Die Neuerfindung und Einführung des Begriffes der „Barrierearmut“ ist das beste Beispiel. Das Land fördert unter dem Titel „Herrichtung des barrierefreien Zugangs zu Mietwohnungen“ den nachträglichen Einbau von Aufzügen. Der Begriff barrierefrei ist laut Brandenburgischer Bauordnung § 45 eindeutig an die als technische Baunorm eingeführten DIN 18024 / 18025 gebunden. Die Investitionsbank des Landes Brandenburg ihrerseits interpretiert die „Barrierefreiheit“ nach dieser sog. Aufzugsrichtlinie jedoch völlig frei und neu, in dem sie in

    Vollständig barrierefrei (DIN 18025)

    Weitgehend barrierefrei

    und

    barrierearm

unterscheidet und diese 3 Kategorien auch tatsächlich als förderfähig betrachtet. Die Deklaration eines Objektes als barrierearm bedeutet hier, dass ein Aufzug auf einem Zwischenpodesthaltepunkt zwischen 2 Treppenabsätzen halten darf und damit nach Auffassung der ILB noch immer der Intention des Gesetzgebers nach Schaffung eines „Barrierefreien Zugangs“ entsprochen sei. So etwas macht uns einerseits fast sprachlos – lässt uns andererseits aber laut aufschreien und sogar sarkastisch werden.

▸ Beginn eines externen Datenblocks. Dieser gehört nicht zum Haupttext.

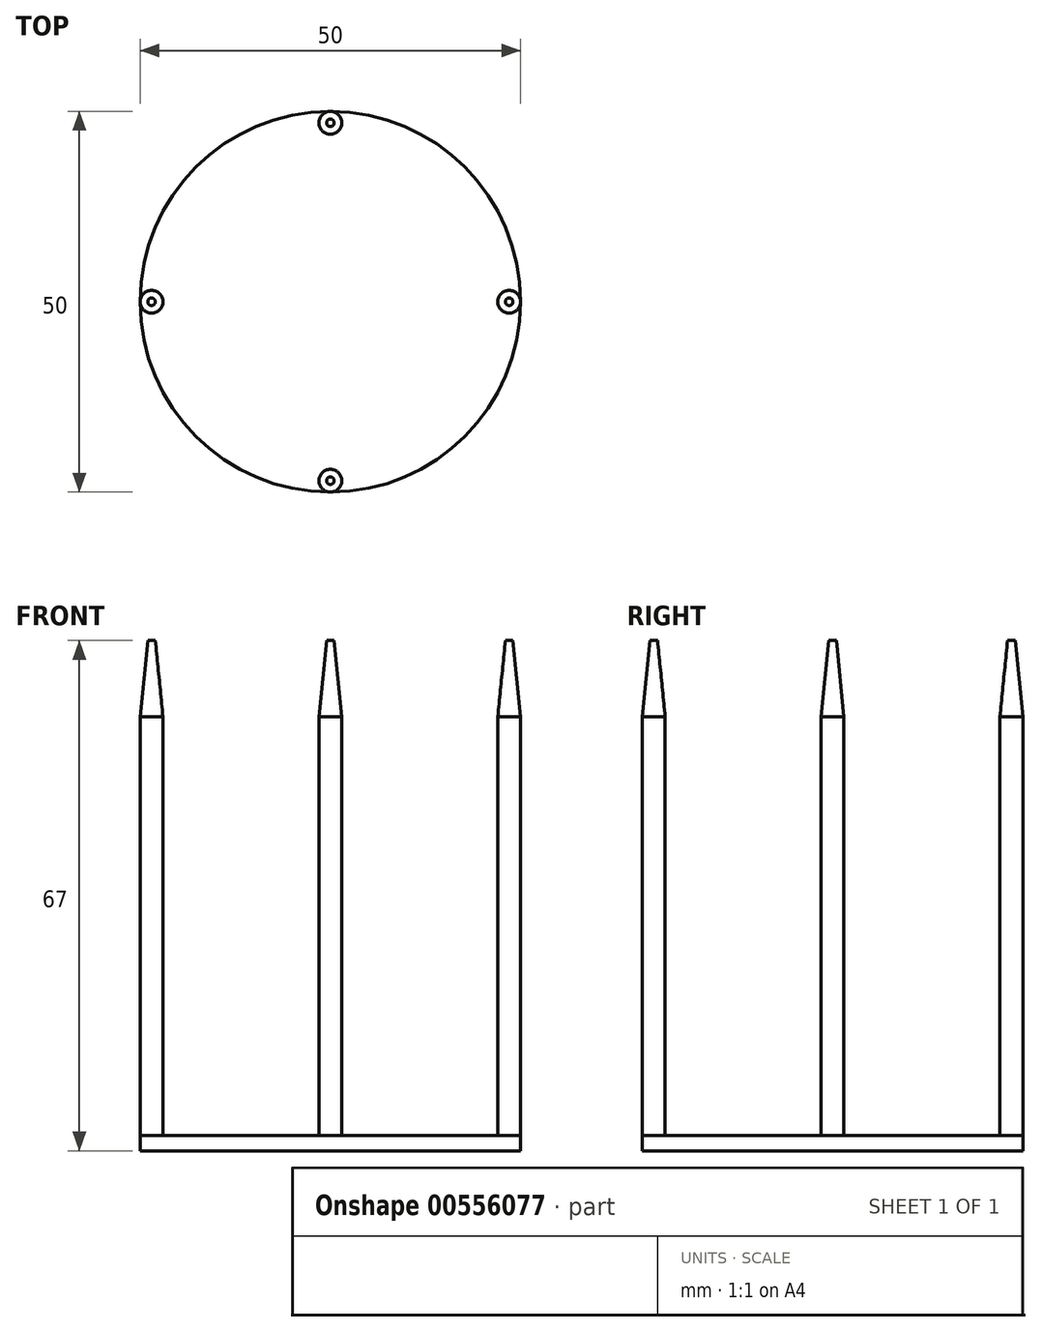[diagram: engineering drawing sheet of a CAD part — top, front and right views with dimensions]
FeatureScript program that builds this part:
annotation { "Feature Type Name" : "Feature", "Feature Type Description" : "" }
export const myFeature = defineFeature(function(context is Context, id is Id, definition is map)
    precondition{}
    {
        {
            var Q0;
            Q0=qCreatedBy(makeId("Top.planeOp"),FACE);
            var sketch = newSketch(context, id + "F0", { "sketchPlane" : qUnion([Q0])});
            skCircle(sketch, "E0", {"center": v(0, 0) * mm, "radius": 25 * mm});
            skSolve(sketch);
        }
        {
            var Q0;
            Q0=makeQuery(id+"F0.imprint","IMPRINT",FACE,{"disambiguationData":[TD([[makeQuery(id+"F0.imprint","IMPRINT",EDGE,{"derivedFrom":sQuery(id+"F0.wireOp",EDGE,"E0")}),1.0]])]});
            extrude(context, id + "F1", {"entities" : qUnion([Q0]), "depth" : 2 * mm, "offsetDistance" : 25 * mm});
        }
        {
            var Q0;
            Q0=makeQuery(id+"F1.opExtrude","CAP_FACE",FACE,{"disambiguationData":[OSD([sQuery(id+"F0.wireOp",EDGE,"E0")])],"isStart":false});
            var sketch = newSketch(context, id + "F2", { "sketchPlane" : qUnion([Q0])});
            skLineSegment(sketch, "E1", {"start": v(-25, 0) * mm, "end": v(-23.5, 0) * mm, "construction": true});
            skCircle(sketch, "E2", {"center": v(-23.5, 0) * mm, "radius": 1.5 * mm});
            skSolve(sketch);
        }
        {
            var Q0;
            Q0=makeQuery(id+"F2.imprint","IMPRINT",FACE,{"disambiguationData":[TD([[makeQuery(id+"F2.imprint","IMPRINT",EDGE,{"derivedFrom":sQuery(id+"F2.wireOp",EDGE,"E2")}),1.0]])]});
            extrude(context, id + "F3", {"entities" : qUnion([Q0]), "operationType" : NewBodyOperationType.ADD, "depth" : 65 * mm, "offsetDistance" : 25 * mm});
        }
        {
            var Q0;
            Q0=makeQuery(id+"F3.opExtrude","CAP_EDGE",EDGE,{"disambiguationData":[OSD([sQuery(id+"F2.wireOp",EDGE,"E2")])],"isStart":false});
            chamfer(context, id + "F4", {"entities" : qUnion([Q0]), "chamferType" : ChamferType.TWO_OFFSETS, "width1" : 1 * mm, "oppositeDirection" : false, "width2" : 10 * mm, "tangentPropagation" : true});
        }
        {
            var Q0;
            Q0=makeQuery(id+"F1.opExtrude","SWEPT_BODY",BODY,{"disambiguationData":[OSD([sQuery(id+"F0.wireOp",EDGE,"E0")])]});
            var Q1;
            Q1=makeQuery(id+"F1.opExtrude","CAP_EDGE",EDGE,{"disambiguationData":[OSD([sQuery(id+"F0.wireOp",EDGE,"E0")])],"isStart":false});
            circularPattern(context, id + "F5", {"entities" : qUnion([Q0]), "axis" : qUnion([Q1]), "angle" : 360 * degree, "instanceCount" : 4, "equalSpace" : true});
        }
    });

Wir wollen heute Anstöße geben - ohne anstößig zu sein.

Barrierearm statt Barrierefrei ist so wie „ein bisschen tot“ statt ganz tot.

Aber: Tot ist tot und ein barrierearmes Objekt bleibt ein Objekt mit Barrieren.

Darüber sollten wir alle nachdenken und heute auch diskutieren.